For the better part of this summer, I’ve been dating myself. I know that sounds terribly cliché, but hear me out.
I had my first boyfriend when I was 12 years old, and while all we did was hold hands and see Harry Potter and the Order of the Phoenix with all the other neighborhood kids, we were still “dating.” Essentially I've been in and out of relationships since then, a few months of gaps in between, but no substantial time on my own.
Each one of those relationships taught me something different, but the greatest lesson I’ve gotten—though it’s something I’ve only recently realized—is that I need to be a person unto myself, single or not.

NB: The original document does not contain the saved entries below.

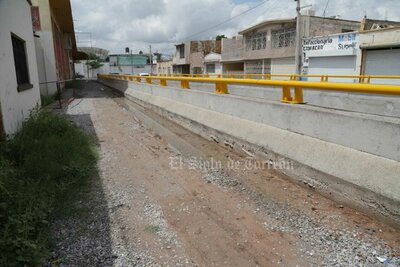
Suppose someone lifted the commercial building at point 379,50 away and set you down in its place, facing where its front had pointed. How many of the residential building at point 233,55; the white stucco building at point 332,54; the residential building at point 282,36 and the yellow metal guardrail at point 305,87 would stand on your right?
3

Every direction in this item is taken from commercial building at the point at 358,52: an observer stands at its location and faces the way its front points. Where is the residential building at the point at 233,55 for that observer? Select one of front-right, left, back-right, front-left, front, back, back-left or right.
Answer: right

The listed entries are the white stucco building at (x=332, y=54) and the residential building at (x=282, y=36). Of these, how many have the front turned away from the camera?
0

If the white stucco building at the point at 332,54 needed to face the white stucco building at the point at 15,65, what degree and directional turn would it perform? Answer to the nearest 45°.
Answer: approximately 45° to its left

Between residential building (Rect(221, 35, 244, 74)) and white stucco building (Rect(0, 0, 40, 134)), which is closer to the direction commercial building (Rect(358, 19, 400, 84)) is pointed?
the white stucco building

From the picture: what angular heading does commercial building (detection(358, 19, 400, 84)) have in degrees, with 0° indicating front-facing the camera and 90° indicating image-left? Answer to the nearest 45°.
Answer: approximately 45°

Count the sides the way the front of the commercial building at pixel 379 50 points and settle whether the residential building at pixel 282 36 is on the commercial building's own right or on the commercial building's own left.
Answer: on the commercial building's own right

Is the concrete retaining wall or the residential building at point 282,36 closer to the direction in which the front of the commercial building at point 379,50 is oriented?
the concrete retaining wall

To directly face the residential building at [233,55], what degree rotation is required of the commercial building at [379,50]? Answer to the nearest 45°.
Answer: approximately 90° to its right

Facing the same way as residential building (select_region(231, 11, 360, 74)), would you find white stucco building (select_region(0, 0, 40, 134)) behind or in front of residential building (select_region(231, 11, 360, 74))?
in front

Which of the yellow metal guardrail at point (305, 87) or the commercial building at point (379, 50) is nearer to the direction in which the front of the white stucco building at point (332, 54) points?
the yellow metal guardrail

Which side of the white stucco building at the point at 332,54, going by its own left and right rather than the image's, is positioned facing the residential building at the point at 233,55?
right

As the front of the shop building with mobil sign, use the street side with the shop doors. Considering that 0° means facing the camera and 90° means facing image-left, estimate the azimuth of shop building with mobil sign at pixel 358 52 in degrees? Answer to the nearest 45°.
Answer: approximately 45°

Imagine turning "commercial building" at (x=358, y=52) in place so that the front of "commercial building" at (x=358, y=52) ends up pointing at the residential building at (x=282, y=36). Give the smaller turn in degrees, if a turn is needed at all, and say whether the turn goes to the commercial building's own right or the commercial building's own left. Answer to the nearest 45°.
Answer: approximately 90° to the commercial building's own right
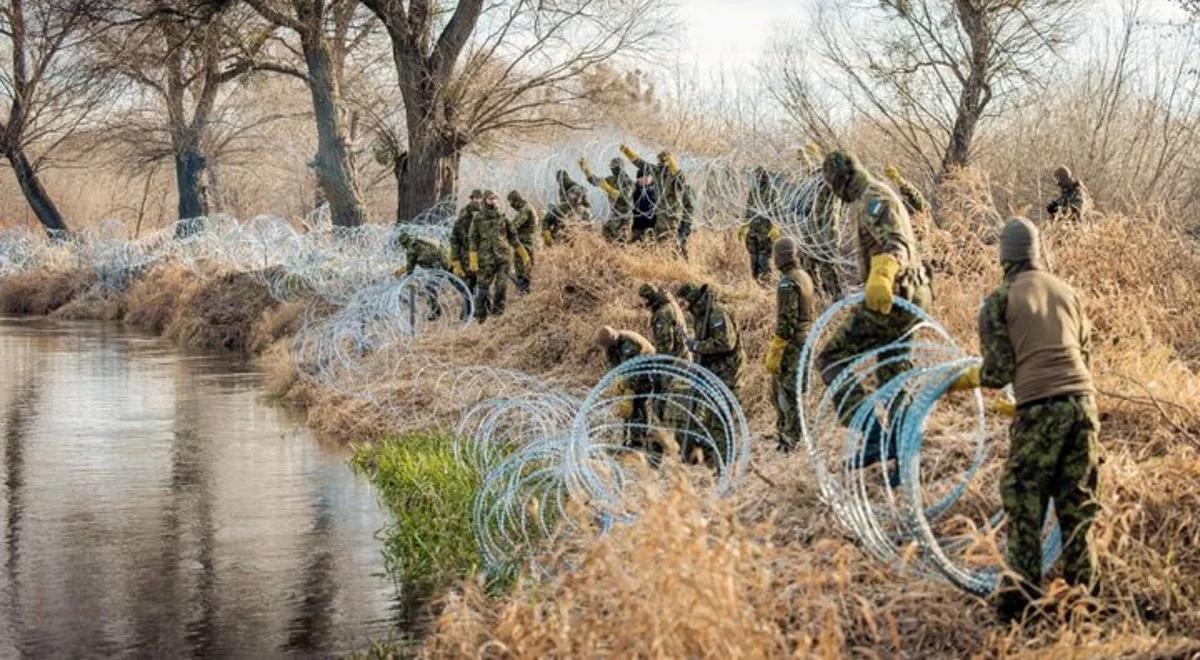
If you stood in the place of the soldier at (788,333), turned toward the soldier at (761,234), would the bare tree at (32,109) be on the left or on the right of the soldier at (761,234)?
left

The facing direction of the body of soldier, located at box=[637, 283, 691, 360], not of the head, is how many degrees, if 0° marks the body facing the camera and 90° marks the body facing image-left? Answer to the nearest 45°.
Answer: approximately 90°

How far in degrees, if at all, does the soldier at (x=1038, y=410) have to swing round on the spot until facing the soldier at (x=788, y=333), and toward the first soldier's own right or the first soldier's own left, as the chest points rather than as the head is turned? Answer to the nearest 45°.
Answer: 0° — they already face them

I have gone through points where, sans boyfriend, I have felt like less than a whole person. Because I had poured so much of myself into the relationship, when it ended I was left hollow-feeling—a shell of myself. Among the many lessons I’ve picked up over the years, I’ve learned that my greatest flaw is perhaps that I am willing to sacrifice a great deal of myself, my hopes, and my wishes, for someone else.
Today, July 22, 2015, I am the happiest I’ve been in as long as I can remember. And it’s because for the first time since I was 12, I am wholly a person—all me. Prior to this, I know that parts of who I was were pretend, because I was trying so hard to be more of what someone else wanted than what I wanted.
A lot of my inability to be a singularly happy person came, I think, from being too young to recognize unhealthy decisions and sacrifices. I have no regrets about my dating past, because those lessons are things I can carry with me through life, things I can share with my friends, and things that will make me better in future relationships.
I am so grateful I have nearly 12 years of experiences—some beautiful, messy, ridiculous... or all three—and even more so that I can say I have loved and been loved.
Dating myself has been by far the most eye-opening of them all. I have learned my likes, dislikes, and finally embraced some of my flaws. As for the things I don’t like, I am changing them—but this time it is for me instead of someone else.
Today, I know the person whose love matters most is the person I have been neglecting all these years—me. While I'll never lose want for that over-the-moon, novel-worthy kind of love, for now I take great solace in knowing I can make my own happiness.